High Risk v Low Risk

I’ve probably spent too many minutes of my life debating sport versus street. It’s safe to say that time could have been better spent practicing or training. Be that as it may, I think some of that time spent debating helped me to codify my thoughts on the matter.

Circumstances dictate strategy and tactics. Tactics dictate techniques and tools. There are techniques of greater and lower risk.

A Drop Seoi Nage is high risk until I hit my opponent’s face with the planet. Is that street or sport? It’s mass, acceleration, and distance coming to a sudden stop against an immovable object. Somethings going to give, and it won’t be the immovable object.
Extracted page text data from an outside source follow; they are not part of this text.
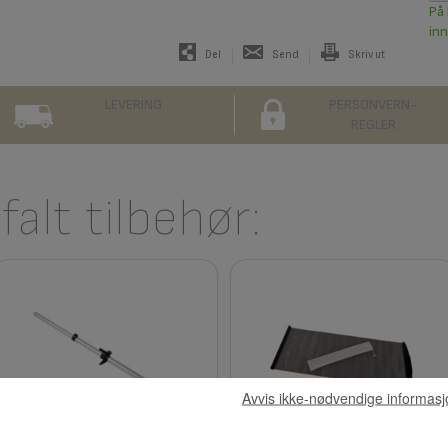
På 
inn
Del
Send
Skriv ut
LEVERING
PERSONVERN-
REGLER
alt tilbehør:
Avvis ikke-nødvendige informasj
Neither my opponent or the immovable object care if it’s sport or street. I certainly don’t care, I just want to wreck them.

I no longer entertain the sport v street/dirty tactics conversation. There are high risk and low risk tactics and techniques. The circumstances will dictate my selection. It’s just that simple.

Add Water

If we want to get good at this thing we do, we need to work with people that are as good, if not better than us.

What if we aren’t in a place where everyone is better than or even as good us?

Our job is to help our partners get as good if not better than us so we can get better. There is an old saying that a rising tide raises all ships. Sometimes we’re the tide. We add the water that raises everyone around us.

We can spend a lot of time searching for something better or we can make what we have better. Both approaches work. No one says you can’t do both at the same time. One approach builds you. One approach builds your community/tribe.